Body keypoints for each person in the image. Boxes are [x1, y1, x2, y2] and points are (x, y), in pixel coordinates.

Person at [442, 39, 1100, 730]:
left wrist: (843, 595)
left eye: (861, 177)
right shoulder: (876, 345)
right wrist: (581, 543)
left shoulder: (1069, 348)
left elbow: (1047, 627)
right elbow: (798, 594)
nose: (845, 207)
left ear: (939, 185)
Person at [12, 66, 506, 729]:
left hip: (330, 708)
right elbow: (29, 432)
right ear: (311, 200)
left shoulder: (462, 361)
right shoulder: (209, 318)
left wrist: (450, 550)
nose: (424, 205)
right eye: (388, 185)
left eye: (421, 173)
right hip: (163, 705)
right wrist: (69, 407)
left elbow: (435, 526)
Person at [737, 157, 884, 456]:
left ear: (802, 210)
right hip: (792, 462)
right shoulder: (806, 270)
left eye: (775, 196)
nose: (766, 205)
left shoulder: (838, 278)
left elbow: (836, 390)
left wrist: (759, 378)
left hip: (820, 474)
····················
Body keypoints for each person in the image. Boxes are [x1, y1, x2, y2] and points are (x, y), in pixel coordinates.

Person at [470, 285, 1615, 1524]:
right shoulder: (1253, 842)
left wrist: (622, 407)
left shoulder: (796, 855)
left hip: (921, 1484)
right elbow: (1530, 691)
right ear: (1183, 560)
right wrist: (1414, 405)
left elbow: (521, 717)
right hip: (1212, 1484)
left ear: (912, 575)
····················
* [PROBLEM DESCRIPTION]:
Find every line in the records that uses the string "shoulder", then copy it.

* [RESPONSE BELOW]:
right shoulder: (876, 345)
left shoulder: (1069, 348)
left shoulder: (462, 361)
right shoulder: (209, 318)
right shoulder: (806, 270)
left shoulder: (838, 278)
right shoulder: (1253, 842)
left shoulder: (796, 855)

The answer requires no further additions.